As for exercise: according to my ortho doc any exercise, particularly that which increases range of motion and flexibility, is a good thing. With joint degradation, unless you’re exercising to the point that you’re damaging joints or cartilage, it’'s very much "use it or lose it;"when I had to be non-weight bearing on one leg for nearly a year, I lost so much range of motion in my ankle that I couldn’t even stand flat on that foot, and it’s taken a long, long time to get back to anything approaching normal. Hundreds of hours of physical therapy, a lot of exercie, and a lot of pain and too many anti-inflammatories.
I’d sy try one thing at a time, and if it works, stick with it. If you take a bunch of things at the same time, you won’t know which one works and you’ll take a bunch of unnecessary and expensive stuff with unknown side effects.
While glucosamine and chondroitin may, indeed, do you some good, the tough thing it to make sure you’re getting what you pay for. As supplements, these products aren’t very tightly regulated.
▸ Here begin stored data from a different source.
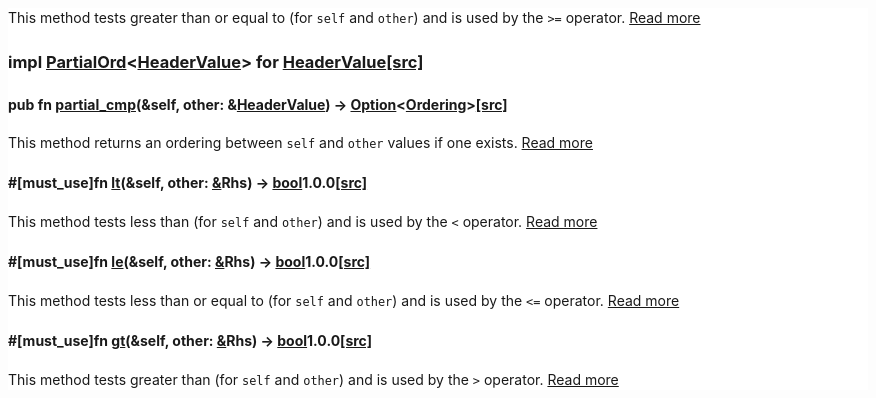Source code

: This method tests greater than or equal to (for `self` and `other`) and is used by the `>=` operator. [Read more](https://doc.rust-lang.org/1.54.0/core/cmp/trait.PartialOrd.html#method.ge)

### impl [PartialOrd](https://doc.rust-lang.org/1.54.0/core/cmp/trait.PartialOrd.html "trait core::cmp::PartialOrd")&lt;[HeaderValue](/docs/api/rust/tauri/struct.HeaderValue "struct tauri::http&#x3A;:header::HeaderValue")> for [HeaderValue](/docs/api/rust/tauri/struct.HeaderValue "struct tauri::http&#x3A;:header::HeaderValue")[\[src\]](https://docs.rs/http/0.2.4/src/http/header/value.rs.html#602-607 "goto source code")

#### pub fn [partial_cmp](https://doc.rust-lang.org/1.54.0/core/cmp/trait.PartialOrd.html#tymethod.partial_cmp)(&self, other: &[HeaderValue](/docs/api/rust/tauri/struct.HeaderValue "struct tauri::http&#x3A;:header::HeaderValue")) -> [Option](https://doc.rust-lang.org/1.54.0/core/option/enum.Option.html "enum core::option::Option")&lt;[Ordering](https://doc.rust-lang.org/1.54.0/core/cmp/enum.Ordering.html "enum core::cmp::Ordering")>[\[src\]](https://docs.rs/http/0.2.4/src/http/header/value.rs.html#604 "goto source code")

This method returns an ordering between `self` and `other` values if one exists. [Read more](https://doc.rust-lang.org/1.54.0/core/cmp/trait.PartialOrd.html#tymethod.partial_cmp)

#### \#\[must_use]fn [lt](https://doc.rust-lang.org/1.54.0/core/cmp/trait.PartialOrd.html#method.lt)(&self, other: [&](https://doc.rust-lang.org/1.54.0/std/primitive.reference.html)Rhs) -> [bool](https://doc.rust-lang.org/1.54.0/std/primitive.bool.html)1.0.0[\[src\]](https://doc.rust-lang.org/1.54.0/src/core/cmp.rs.html#978 "goto source code")

This method tests less than (for `self` and `other`) and is used by the `<` operator. [Read more](https://doc.rust-lang.org/1.54.0/core/cmp/trait.PartialOrd.html#method.lt)

#### \#\[must_use]fn [le](https://doc.rust-lang.org/1.54.0/core/cmp/trait.PartialOrd.html#method.le)(&self, other: [&](https://doc.rust-lang.org/1.54.0/std/primitive.reference.html)Rhs) -> [bool](https://doc.rust-lang.org/1.54.0/std/primitive.bool.html)1.0.0[\[src\]](https://doc.rust-lang.org/1.54.0/src/core/cmp.rs.html#997 "goto source code")

This method tests less than or equal to (for `self` and `other`) and is used by the `<=` operator. [Read more](https://doc.rust-lang.org/1.54.0/core/cmp/trait.PartialOrd.html#method.le)

#### \#\[must_use]fn [gt](https://doc.rust-lang.org/1.54.0/core/cmp/trait.PartialOrd.html#method.gt)(&self, other: [&](https://doc.rust-lang.org/1.54.0/std/primitive.reference.html)Rhs) -> [bool](https://doc.rust-lang.org/1.54.0/std/primitive.bool.html)1.0.0[\[src\]](https://doc.rust-lang.org/1.54.0/src/core/cmp.rs.html#1019 "goto source code")

This method tests greater than (for `self` and `other`) and is used by the `>` operator. [Read more](https://doc.rust-lang.org/1.54.0/core/cmp/trait.PartialOrd.html#method.gt)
I can’t find the cite at the moment, but I recall a study done a couple of years ago that found that chondroitin supplements, in particular, often didn’t contain the potency promised by the label (the glucosamine supplements fared much better, IIRC). Even fairly respectable name brands often contained less than half the amount of chondroitin they were supposed to.
Frankly, I don’t know what the answer is - it’s not as if there’s someplace you can go to make sure that you really are getting 1400 mg of chondroitin.
Another question: A pharmacist told me recently that gucosamine and chondroitin would only help arthritis and not me being 23 years old with conditional injuries. Is there any truth to this?
Chairman Pow’s post about Pavel’s advice needs a little change, IMO. Putting your ailing joints through their range of motion many times is a good way to get your bursae oiled up. However, it should be done without putting your body weight on the joint. A stationary bicycle is pretty good for this; deep knee bends from standing are definitely out.
My husband had an arthritic shoulder that nearly had him in tears, and he’s doing great since going on the supplements. I don’t know what that means, but he’s able to work out now, where he could barely move the joint before.
It’s basically synthetic cartilage, which is injected directly into the joint capsule with a syringe roughly the size of a horse tranquilizer gun. (Or as my doc put it, “just think of it as a lube job.”) The injection process was not fun, to say the least, and I had a bad reaction to the first couple of shots (the worst my doc has ever seen, and he’s a foot and ankle specialist). My ankle swelled up like a balloon, and I couldn’t put any weight at all on it for nearly a week.
However, it was supposed to provide partial relief for 6-12 months, but in conjunction with orthotics, I’m now at nearly 3 years and going strong without needing anti-inflammatories on a regular basis, surgery, or in fact any additional treatment. In addition, please note that last I checked, it wasn’t FDA-approved for any body part except knees, so other joints would be an off-label use. Might be worth asking about, though.